Aulnay-sous-Bois : un jeune homme jugé pour avoir tué son ancienne amante de 53 ans de 33 coups de couteau
Publié le 9 Septembre 2014
« J'ÉTAIS PAS MOI-MÊME. C'était irréaliste. J'ai du mal à accepter la possibilité de tout ça. » Debout dans le box des accusés, le jeune homme, qui souffre d'une pelade -- une maladie qui lui a fait perdre tous ses cheveux et ses poils -- semble lutter avec lui-même. Comme s'il lui était impossible de se souvenir. Dans la soirée du 19 au 20 avril 2012, à Aulnay-sous-Bois, Mehdi Yahiaoui, alors âgé de 27 ans, a tué de plus de trente coups de couteau celle qui, lorsqu'il était adolescent, était la mère de son copain, sa voisine et son amante, Sylviane Savoyen. Elle avait 53 ans au moment des faits.

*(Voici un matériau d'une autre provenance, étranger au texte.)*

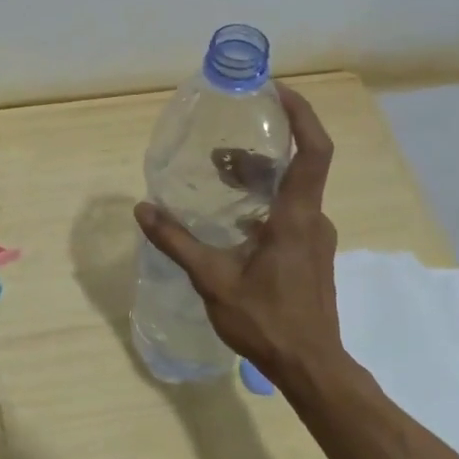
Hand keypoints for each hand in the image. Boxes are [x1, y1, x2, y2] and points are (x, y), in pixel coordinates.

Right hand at [135, 83, 341, 387]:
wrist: (311, 367)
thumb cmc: (266, 321)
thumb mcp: (213, 280)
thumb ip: (177, 242)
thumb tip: (143, 209)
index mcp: (296, 217)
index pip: (313, 151)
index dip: (302, 115)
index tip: (279, 91)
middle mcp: (312, 219)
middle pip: (296, 167)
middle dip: (262, 147)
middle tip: (223, 143)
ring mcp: (315, 238)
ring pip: (291, 191)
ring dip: (259, 177)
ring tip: (219, 175)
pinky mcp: (310, 254)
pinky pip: (290, 212)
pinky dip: (264, 201)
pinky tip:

Une relation étrange semblait les lier. Elevé par des parents à la main leste, selon une experte psychiatrique, traumatisé par la violence conjugale subie par sa mère et le divorce de ses parents qui s'en est suivi, cet adolescent, décrit par ses soeurs comme très sentimental, gentil mais pouvant être très rancunier, trouve alors souvent refuge dans la famille d'un de ses amis, Jérôme, le fils de Sylviane et de Jean-Marie. « Chaque fois que ça n'allait pas avec ma famille, ils m'aidaient à relativiser. » Très vite, Jean-Marie, avec qui il passe de longues heures à faire de la mécanique, devient comme un père pour lui. Avec Sylviane, les relations sont tout de suite ambiguës. « Quand j'allais manger chez eux, elle me touchait le pied sous la table. Un jour, elle m'a poussé dans la chambre. Elle m'a fait comprendre qu'elle ferait de moi un homme. Plus tard, j'ai compris qu'en fait elle voulait que je lui rende un service. Elle dénigrait son mari. Elle m'a même demandé si je ne pouvais pas le tuer d'un coup de cric. Ça aurait été comme un accident. » Leur relation, émaillée de sévices, selon Mehdi, durera cinq ans, par intermittence. « Elle avait une telle autorité, je ne pouvais pas partir. »
Même séparés, les deux anciens amants continuent de se voir, deux à trois fois par an : « pour se raconter [leurs] misères ». Lors de ces soirées, comme Sylviane, décrite par ses enfants comme une femme acariâtre et égoïste, Mehdi boit beaucoup. Le soir du drame, il vient pour prendre de ses nouvelles. Mais, très vite, la soirée dérape. Au moment, d'après Mehdi, où ils se mettent à parler de Jean-Marie, mort en 2008 d'un cancer du poumon. « Ce soir-là, elle m'a dit comment elle était heureuse qu'il soit mort, ça m'a choqué. Je lui ai demandé si elle était pour quelque chose dans son décès. Elle m'a donné un coup sur la tête pour me rappeler à l'ordre. » Selon Mehdi, elle serait ensuite allée dans la cuisine et en serait revenue avec un couteau.
« Tu ferais mieux de fermer ta gueule, elle m'a dit. Et elle a brandi son couteau. Ça a été un choc. Pour me dégager, je lui ai donné un coup de poing. » Sous la violence du choc, Sylviane tombe à terre. « Elle convulsionnait. J'ai paniqué. J'ai essayé de l'assommer... Je regrette... Je n'étais pas moi-même. Je l'ai frappée avec le couteau. » Il lui assène 33 coups dans les cervicales, le dos et sur les joues. « Quand j'ai appris ce nombre, j'ai été choqué », avoue le jeune homme. Après être resté plusieurs heures à côté de sa victime, qu'il arrose de whisky, Mehdi tente de maquiller la scène du crime à coups d'eau de javel. Il est arrêté un mois et demi plus tard. Son procès se termine ce soir.